:: TRECHO DA FONTE ::

———

Juiz de Direito Ronaldo Roth ministra palestra na OAB

“Os crimes militares, a investigação pela Polícia judiciária Militar e a Competência Criminal da Justiça Militar em face da Lei 13.491\17”. Este é o tema da palestra que será ministrada em Rio Preto por Ronaldo Roth, juiz de Direito da Justiça Militar Estadual de São Paulo à convite da 22ª Subseção da Ordem dos Advogados do Brasil (OAB). O evento será realizado amanhã, dia 8, às 19h.

Para o magistrado, a importância do tema passou a ser discutida, em todo o Brasil, desde a entrada em vigor da Lei 13.491/17, no dia 13 de outubro de 2017, e envolve as instituições militares: federais (Forças Armadas) e estaduais (Polícias Militares e Corpo de Bombeiros Militares).

“Esse tema tem sido um tema recorrente aqui não só aqui em São Paulo, mas também em outros Estados. No ano passado, fiz 17 palestras aqui e duas outras fora do Estado, uma no Piauí e outra no Rio Grande do Sul”, salientou.

O interesse pela Lei 13.491/17 não se restringe as instituições militares, mas como da OAB. “Como realizei diversas palestras sobre o tema, surgiu o interesse da OAB de São José do Rio Preto, por meio da Comissão de Direito Militar que fez contato comigo para que eu ministrasse a palestra. O evento é destinada aos advogados, aos estudantes de Direito e aos militares da Polícia Militar e das Forças Armadas”, disse Roth.

———

:: DADOS APRESENTADOS ::

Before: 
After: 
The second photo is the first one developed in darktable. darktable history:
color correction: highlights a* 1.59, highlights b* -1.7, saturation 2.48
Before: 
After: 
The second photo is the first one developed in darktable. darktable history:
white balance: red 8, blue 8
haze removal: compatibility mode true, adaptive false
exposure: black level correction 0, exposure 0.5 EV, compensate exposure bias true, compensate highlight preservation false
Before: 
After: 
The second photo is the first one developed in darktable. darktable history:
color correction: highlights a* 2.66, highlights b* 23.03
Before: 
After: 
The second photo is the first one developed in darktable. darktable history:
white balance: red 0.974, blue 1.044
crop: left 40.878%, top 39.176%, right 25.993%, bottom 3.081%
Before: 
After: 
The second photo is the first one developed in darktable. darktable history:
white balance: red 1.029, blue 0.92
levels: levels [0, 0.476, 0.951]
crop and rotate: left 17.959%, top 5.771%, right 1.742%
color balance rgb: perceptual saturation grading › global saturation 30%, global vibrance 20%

———

:: OBJETIVO DO EXERCÍCIO ::
Transcreva da notícia sobre a palestra de Ronaldo Roth o trecho que vai de "Para o magistrado, a" até "de Bombeiros Militares).".

:: SOLUÇÃO DO PROBLEMA ::
Para o magistrado, a importância do tema passou a ser discutida, em todo o Brasil, desde a entrada em vigor da Lei 13.491/17, no dia 13 de outubro de 2017, e envolve as instituições militares: federais (Forças Armadas) e estaduais (Polícias Militares e Corpo de Bombeiros Militares).